Vi siete mai chiesti perchè il sogno di molti bambini sia: “fare l’astronauta da grande”?

Loro, dotati di fantasia, sognano di vedere dallo spazio cose strepitose, immagini mozzafiato.

Ebbene, è così. Sebbene la preparazione fisica e tecnica richiesta per diventare astronauta sia impegnativa, la vista di cui si può godere è incommensurabile.

Ecco in questo video una panoramica dallo Spazio delle immagini notturne delle più grandi e abitate città della Terra che ci lasciano a bocca aperta e allo stesso tempo mostrano l’impatto dell’uomo sul nostro Pianeta.

 

Curiosità dallo Spazio: vita da Astronauti

Astronauti: “Figure a metà tra il mitico e l’umano!” – questa è la definizione data da euronews. Ma quanto si sa davvero su di loro?

Perché una missione spaziale umana abbia successo, gli astronauti devono conoscere bene le operazioni che si svolgono a bordo di un veicolo spaziale, in quanto rappresentano l’ultimo anello di controllo contro i malfunzionamenti ed intervengono in caso di necessità.
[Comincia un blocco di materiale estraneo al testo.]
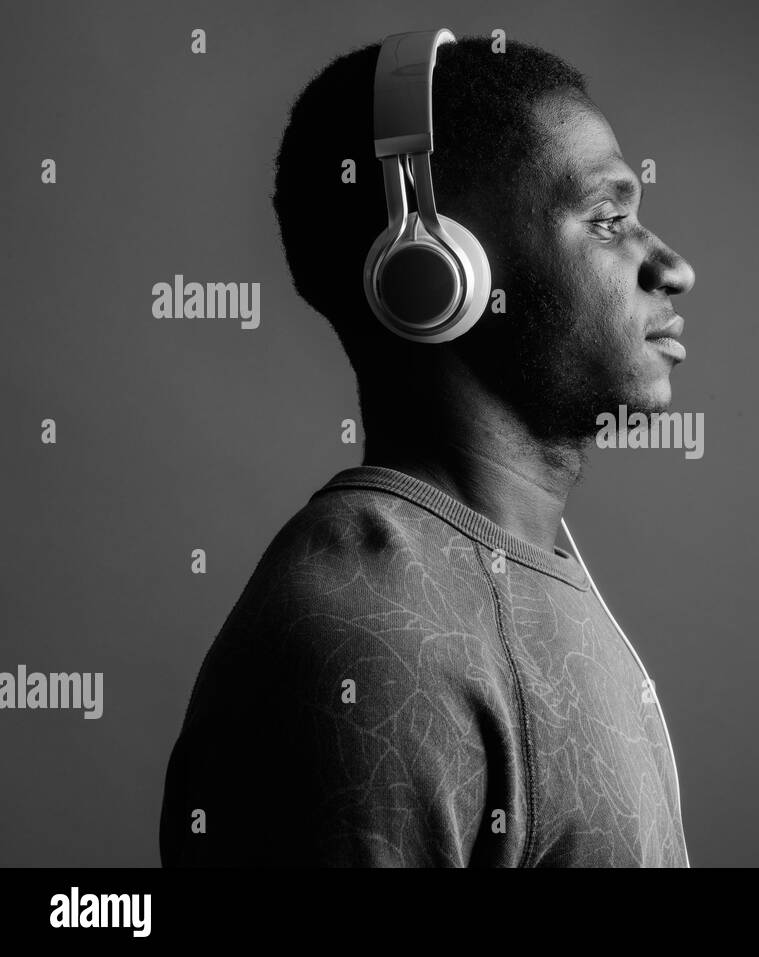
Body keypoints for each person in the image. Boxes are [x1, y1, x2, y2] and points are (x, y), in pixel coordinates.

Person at [159, 33, 696, 867]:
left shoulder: (518, 570)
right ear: (437, 272)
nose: (672, 267)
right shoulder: (369, 642)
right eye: (607, 220)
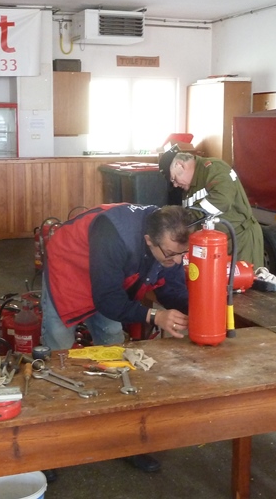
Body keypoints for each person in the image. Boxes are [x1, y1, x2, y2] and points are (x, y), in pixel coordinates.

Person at [40, 203, 192, 474]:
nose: (178, 261)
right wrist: (155, 316)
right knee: (57, 355)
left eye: (183, 253)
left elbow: (171, 286)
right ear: (149, 241)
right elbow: (108, 301)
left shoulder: (168, 235)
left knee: (114, 349)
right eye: (171, 254)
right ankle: (46, 449)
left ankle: (124, 440)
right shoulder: (115, 234)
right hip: (70, 266)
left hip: (109, 273)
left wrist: (197, 311)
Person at [159, 147, 265, 268]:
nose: (175, 185)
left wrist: (187, 218)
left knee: (244, 277)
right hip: (214, 245)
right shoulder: (187, 188)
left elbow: (222, 199)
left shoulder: (214, 168)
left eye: (173, 179)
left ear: (180, 165)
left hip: (240, 240)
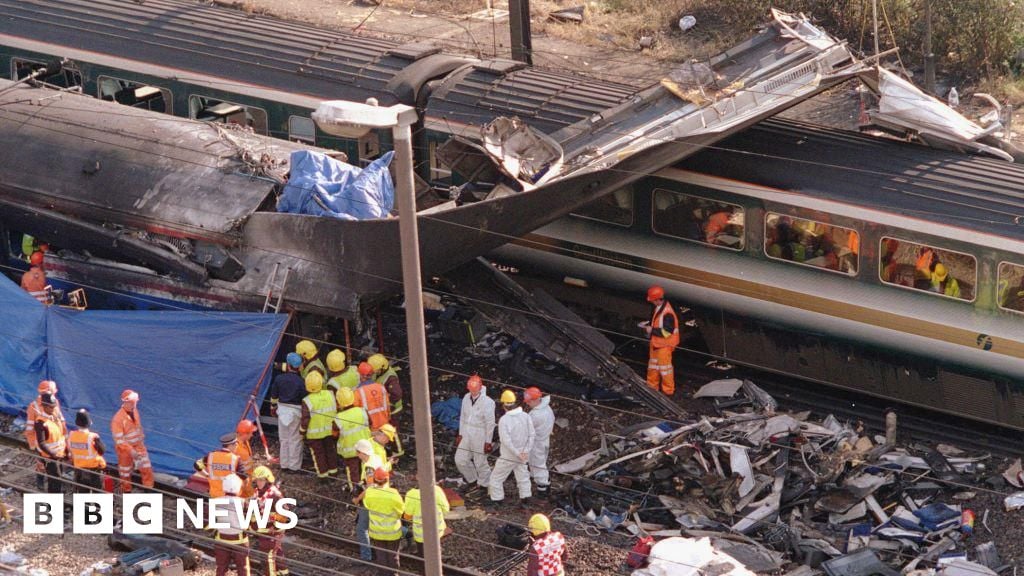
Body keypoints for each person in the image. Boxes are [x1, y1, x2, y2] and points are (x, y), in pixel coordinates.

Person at [488, 390, 535, 509]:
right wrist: (525, 451)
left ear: (503, 405)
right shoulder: (526, 416)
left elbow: (506, 441)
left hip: (509, 455)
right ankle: (526, 501)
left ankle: (497, 501)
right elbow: (532, 435)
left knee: (496, 478)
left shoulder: (504, 420)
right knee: (523, 477)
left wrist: (517, 453)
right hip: (523, 454)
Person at [454, 375, 495, 498]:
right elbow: (463, 417)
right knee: (460, 459)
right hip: (467, 431)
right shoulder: (466, 398)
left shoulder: (488, 402)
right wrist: (461, 434)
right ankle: (472, 480)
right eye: (470, 389)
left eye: (474, 389)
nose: (472, 391)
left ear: (480, 387)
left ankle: (484, 485)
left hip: (480, 433)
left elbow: (490, 423)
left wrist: (488, 441)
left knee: (480, 461)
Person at [362, 468, 405, 576]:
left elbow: (367, 505)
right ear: (387, 479)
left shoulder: (370, 492)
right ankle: (394, 574)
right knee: (393, 555)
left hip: (376, 531)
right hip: (392, 532)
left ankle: (383, 573)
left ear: (374, 480)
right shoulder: (393, 494)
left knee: (380, 554)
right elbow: (401, 511)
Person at [111, 389, 154, 492]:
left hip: (138, 446)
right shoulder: (118, 419)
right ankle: (127, 491)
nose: (134, 404)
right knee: (125, 472)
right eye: (132, 402)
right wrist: (131, 450)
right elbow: (119, 440)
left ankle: (148, 490)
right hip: (125, 450)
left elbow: (138, 427)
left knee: (146, 468)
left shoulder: (134, 411)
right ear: (125, 402)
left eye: (135, 402)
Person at [353, 438, 389, 562]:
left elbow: (370, 487)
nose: (357, 455)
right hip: (383, 495)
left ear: (363, 453)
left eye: (358, 452)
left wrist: (358, 499)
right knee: (381, 521)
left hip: (372, 500)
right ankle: (407, 533)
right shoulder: (376, 458)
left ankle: (366, 557)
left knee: (361, 528)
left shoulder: (369, 467)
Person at [25, 380, 65, 490]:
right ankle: (41, 480)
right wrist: (34, 446)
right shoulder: (33, 407)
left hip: (55, 441)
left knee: (56, 468)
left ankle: (56, 483)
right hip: (42, 443)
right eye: (53, 392)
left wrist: (63, 437)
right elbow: (30, 428)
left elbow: (60, 420)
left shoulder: (54, 402)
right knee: (41, 464)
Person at [270, 353, 305, 472]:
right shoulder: (301, 381)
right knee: (295, 439)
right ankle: (294, 467)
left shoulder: (279, 379)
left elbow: (274, 396)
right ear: (299, 366)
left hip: (282, 410)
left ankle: (284, 465)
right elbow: (303, 399)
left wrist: (273, 408)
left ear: (288, 365)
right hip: (296, 411)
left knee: (284, 439)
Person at [252, 466, 290, 576]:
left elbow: (285, 515)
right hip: (263, 531)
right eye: (257, 480)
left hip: (272, 531)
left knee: (267, 558)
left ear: (267, 480)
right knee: (277, 553)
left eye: (261, 480)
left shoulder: (274, 495)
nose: (258, 482)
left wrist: (269, 519)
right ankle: (283, 573)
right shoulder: (259, 492)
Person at [299, 372, 338, 479]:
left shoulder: (307, 401)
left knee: (318, 455)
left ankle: (323, 476)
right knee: (330, 451)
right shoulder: (330, 394)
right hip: (330, 431)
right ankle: (333, 472)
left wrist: (302, 432)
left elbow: (305, 419)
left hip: (314, 435)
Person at [212, 474, 251, 576]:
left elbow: (206, 520)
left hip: (221, 539)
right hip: (240, 540)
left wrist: (213, 529)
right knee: (243, 568)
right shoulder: (244, 502)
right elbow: (251, 519)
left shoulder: (215, 502)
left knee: (221, 567)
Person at [644, 285, 679, 396]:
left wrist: (651, 330)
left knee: (665, 370)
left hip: (664, 345)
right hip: (656, 344)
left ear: (657, 299)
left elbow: (667, 332)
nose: (652, 302)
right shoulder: (659, 308)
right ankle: (652, 388)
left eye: (652, 300)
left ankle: (668, 392)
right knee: (653, 367)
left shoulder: (667, 312)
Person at [334, 387, 371, 489]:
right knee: (367, 468)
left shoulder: (338, 418)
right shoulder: (362, 411)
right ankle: (369, 486)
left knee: (352, 470)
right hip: (365, 448)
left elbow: (334, 432)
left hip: (349, 451)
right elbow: (370, 423)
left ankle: (355, 489)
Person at [403, 483, 451, 557]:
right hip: (437, 530)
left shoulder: (411, 494)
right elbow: (446, 509)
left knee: (423, 554)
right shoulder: (437, 490)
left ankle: (422, 564)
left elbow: (407, 516)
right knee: (435, 552)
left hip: (421, 533)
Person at [524, 387, 554, 497]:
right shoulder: (547, 408)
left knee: (538, 465)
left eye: (529, 401)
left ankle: (543, 491)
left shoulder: (537, 415)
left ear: (535, 399)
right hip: (544, 439)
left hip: (537, 443)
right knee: (540, 463)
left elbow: (527, 430)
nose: (527, 404)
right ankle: (546, 483)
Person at [34, 393, 67, 494]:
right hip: (50, 457)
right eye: (51, 407)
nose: (53, 408)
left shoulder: (55, 416)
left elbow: (61, 434)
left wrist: (66, 451)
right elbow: (41, 443)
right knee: (54, 481)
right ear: (44, 406)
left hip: (59, 455)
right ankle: (53, 502)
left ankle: (57, 498)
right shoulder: (40, 423)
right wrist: (53, 454)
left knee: (58, 477)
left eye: (54, 406)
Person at [68, 408, 106, 492]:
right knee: (97, 493)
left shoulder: (71, 435)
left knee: (82, 492)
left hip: (79, 470)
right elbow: (102, 450)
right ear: (88, 423)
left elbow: (70, 451)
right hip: (93, 470)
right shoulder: (93, 437)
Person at [195, 433, 244, 498]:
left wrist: (206, 475)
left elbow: (197, 465)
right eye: (236, 444)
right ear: (231, 445)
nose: (237, 446)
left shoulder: (211, 456)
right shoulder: (236, 459)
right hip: (231, 497)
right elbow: (244, 477)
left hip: (214, 495)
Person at [353, 362, 390, 431]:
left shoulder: (358, 392)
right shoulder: (381, 387)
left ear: (362, 375)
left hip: (370, 428)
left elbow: (356, 412)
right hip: (384, 426)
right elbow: (388, 407)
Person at [368, 353, 403, 417]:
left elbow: (397, 395)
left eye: (376, 370)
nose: (374, 372)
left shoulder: (391, 379)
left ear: (382, 368)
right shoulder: (379, 373)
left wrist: (383, 401)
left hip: (393, 410)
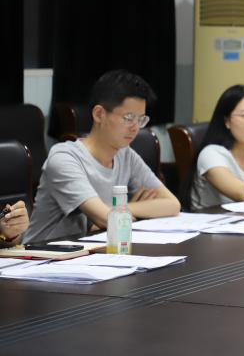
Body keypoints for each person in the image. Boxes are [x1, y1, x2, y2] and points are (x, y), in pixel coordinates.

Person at [23, 70, 180, 244]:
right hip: (41, 255)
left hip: (91, 251)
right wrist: (132, 211)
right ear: (99, 114)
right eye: (128, 118)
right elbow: (108, 220)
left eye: (141, 119)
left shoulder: (125, 154)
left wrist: (119, 209)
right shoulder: (64, 158)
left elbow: (172, 204)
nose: (135, 127)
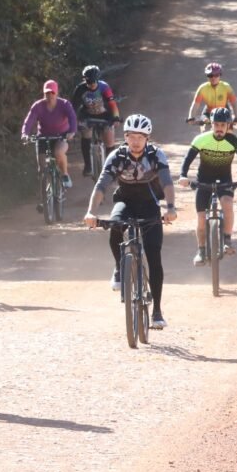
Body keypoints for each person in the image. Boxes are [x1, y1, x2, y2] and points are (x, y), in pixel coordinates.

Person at [84, 114, 177, 329]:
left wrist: (171, 208)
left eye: (140, 137)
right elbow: (101, 185)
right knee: (115, 224)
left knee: (154, 257)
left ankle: (157, 312)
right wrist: (91, 212)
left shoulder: (156, 155)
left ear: (147, 138)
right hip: (125, 201)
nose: (135, 141)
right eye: (131, 136)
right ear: (125, 137)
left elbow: (167, 182)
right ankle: (119, 268)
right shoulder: (117, 156)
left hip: (150, 204)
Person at [179, 107, 237, 265]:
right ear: (211, 124)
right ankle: (201, 250)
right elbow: (187, 160)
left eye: (222, 125)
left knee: (227, 204)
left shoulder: (235, 141)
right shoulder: (201, 139)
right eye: (216, 125)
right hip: (203, 180)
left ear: (228, 125)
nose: (219, 128)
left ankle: (227, 240)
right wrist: (183, 175)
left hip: (225, 180)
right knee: (200, 218)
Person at [21, 79, 78, 192]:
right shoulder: (38, 106)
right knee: (41, 168)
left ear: (56, 93)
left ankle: (65, 174)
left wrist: (72, 131)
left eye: (52, 92)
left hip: (61, 136)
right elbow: (29, 121)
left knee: (58, 152)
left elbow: (72, 118)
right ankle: (46, 195)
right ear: (44, 94)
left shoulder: (64, 104)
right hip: (42, 137)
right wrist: (25, 134)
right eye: (47, 93)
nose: (50, 95)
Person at [71, 65, 121, 177]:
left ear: (97, 80)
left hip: (105, 115)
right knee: (86, 134)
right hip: (87, 115)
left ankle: (110, 168)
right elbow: (73, 108)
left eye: (93, 82)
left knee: (109, 140)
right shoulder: (80, 89)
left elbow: (112, 104)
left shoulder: (104, 87)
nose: (91, 85)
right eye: (89, 83)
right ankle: (88, 165)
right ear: (85, 80)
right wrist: (75, 122)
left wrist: (116, 118)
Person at [186, 62, 237, 127]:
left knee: (229, 131)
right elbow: (196, 104)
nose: (213, 78)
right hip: (208, 113)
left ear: (220, 75)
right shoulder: (202, 88)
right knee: (205, 127)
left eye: (216, 75)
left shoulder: (226, 87)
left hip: (224, 112)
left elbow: (234, 103)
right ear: (207, 76)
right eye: (210, 75)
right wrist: (191, 117)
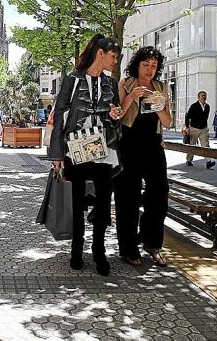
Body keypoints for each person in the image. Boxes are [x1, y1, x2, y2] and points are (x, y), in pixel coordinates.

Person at [49, 33, 122, 276]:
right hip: (76, 148)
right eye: (113, 56)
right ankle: (76, 250)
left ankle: (99, 251)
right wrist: (56, 153)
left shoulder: (111, 83)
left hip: (102, 150)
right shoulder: (72, 79)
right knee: (77, 201)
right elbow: (59, 115)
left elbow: (115, 116)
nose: (115, 61)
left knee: (103, 203)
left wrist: (113, 115)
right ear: (100, 54)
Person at [115, 46, 172, 267]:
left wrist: (159, 106)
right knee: (128, 198)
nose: (150, 70)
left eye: (154, 66)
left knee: (159, 194)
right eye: (146, 65)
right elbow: (116, 116)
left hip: (153, 146)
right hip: (128, 146)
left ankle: (152, 243)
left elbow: (167, 122)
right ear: (137, 64)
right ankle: (128, 248)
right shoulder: (125, 83)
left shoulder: (160, 87)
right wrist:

www.osservatoriofeynman.eu

L’addestramento in Europa si svolge presso l’European Astronaut Centre (EAC) di Colonia, Germania. Essi devono imparare a dosare le energie, alternando pausa, lavoro ed attività fisica. Numerosi sono gli effetti dell’assenza di gravità sul corpo umano: ad esempio nello spazio ci si allunga, si cresce o ancora si è sottoposti a radiazioni. Perciò, durante la missione, gli astronauti sono essi stessi sotto osservazione per testare la capacità di adattamento del corpo umano all’ambiente spaziale. Inoltre svolgono attività ginniche per evitare che i muscoli si atrofizzino.

Nello spazio queste figure affascinanti compiono anche operazioni legate a esigenze di prima necessità come nutrirsi e lavarsi. Per consumare meno acqua possibile si utilizzano piccoli getti d’acqua e salviette umidificate per l’igiene del corpo. Ad esempio per lavare i denti basta una goccia d’acqua sullo spazzolino e, una volta lavati, si manda tutto giù compreso il dentifricio che è commestibile; per lavare il corpo, al posto della doccia, ci si strofina con un panno umido insaponato. Il 70 % dell’acqua sulla ISS è riciclata così come l’urina.

Anche la cucina è costretta a limitazioni: cibi freschi sono consumati solo nei primi giorni della missione, successivamente sono disponibili solo cibi in scatola o disidratati o verdure liofilizzate alle quali va aggiunta un po’ d’acqua. Tutto è sottovuoto per risparmiare spazio e aumentare la conservazione dei cibi, come le tortillas, utilizzate al posto del pane per evitare di intasare i condotti dell’aria.